The Target field denizens aren't going anywhere this year or probably next, the last two seasons Mauer will spend in his 20s. If he wants to contribute to a winner, he desperately needs to play elsewhere. Coincidentally, the Twinkles could use relief from that eight-year, $184 million albatross they signed Mauer to following his anomalous 2009 season (.365/.44/.587 ). Maybe then they'll be able to sign a pitcher or two who can actually break glass with his fastball.

David Wright, 3B, NY Mets -- For starters, Wright might like to be paid this year in American legal tender. Fred Wilpon's got some of that around here somewhere. Hey, here's some chit, a few hundred IOUs and a whole box of rubber checks. Oh wait, I also have this autographed Jose Reyes photo from his dreadlock days. That's gotta be worth four digits on Ebay if you act before the 2012 season starts.
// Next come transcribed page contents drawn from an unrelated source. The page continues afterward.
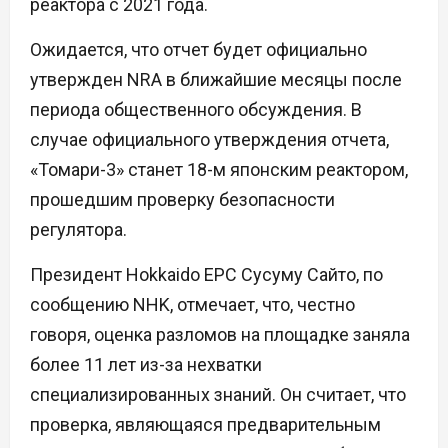
реактора с 2021 года.
Ожидается, что отчет будет официально
утвержден NRA в ближайшие месяцы после
периода общественного обсуждения. В
случае официального утверждения отчета,
«Томари-3» станет 18-м японским реактором,
прошедшим проверку безопасности
регулятора.
Президент Hokkaido EPC Сусуму Сайто, по
сообщению NHK, отмечает, что, честно
говоря, оценка разломов на площадке заняла
более 11 лет из-за нехватки
специализированных знаний. Он считает, что
проверка, являющаяся предварительным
If the Mets still exist during Mitt Romney's second term, perhaps they won't suck. For now, they just need to shed salary, and David Wright needs other kids to play with while he's still young (29) and carefree. Citi Field is sapping his power and masking his continuing tremendiosity. Even last year, laid up for 50 games and limited to a .254 B.A., he hit 14% above league average. 

Johan Santana, P, NY Mets --  Sorry Met fans, but Santana is the closest thing to Peyton Manning in MLB. After a string of great performances, he's missed a full season and his current health is a wild card. He's on the wrong side of 32 and he's already begun to decline. (After five seasons of 219+ innings, he's thrown 167, 199 and zero. After four seasons of 235+ strikeouts, he fanned 146 and 144 (and, of course, zero) for the Mets.)

The Mets' marketing department might be able wring a couple of Venezuelan Nights out of their lefty ace, but beyond that, does it really matter whether they win 70 games with Santana on the hill every sixth night or 65 games with Chris Schwinden? You bet it does! It makes a $79 million difference, that being the gap between Santana's remaining $80 million salary through 2014 (plus buyout) and what Schwinden would make if he manages to cling to a roster spot.

Houston, Pittsburgh, Seattle and the Cubs figure to be gawdawful this year as well, but they aren't holding any competent veterans hostage, so these three players strike me as the closest to Peyton doppelgangers in America's pastime. Good luck, Joe, David and Johan!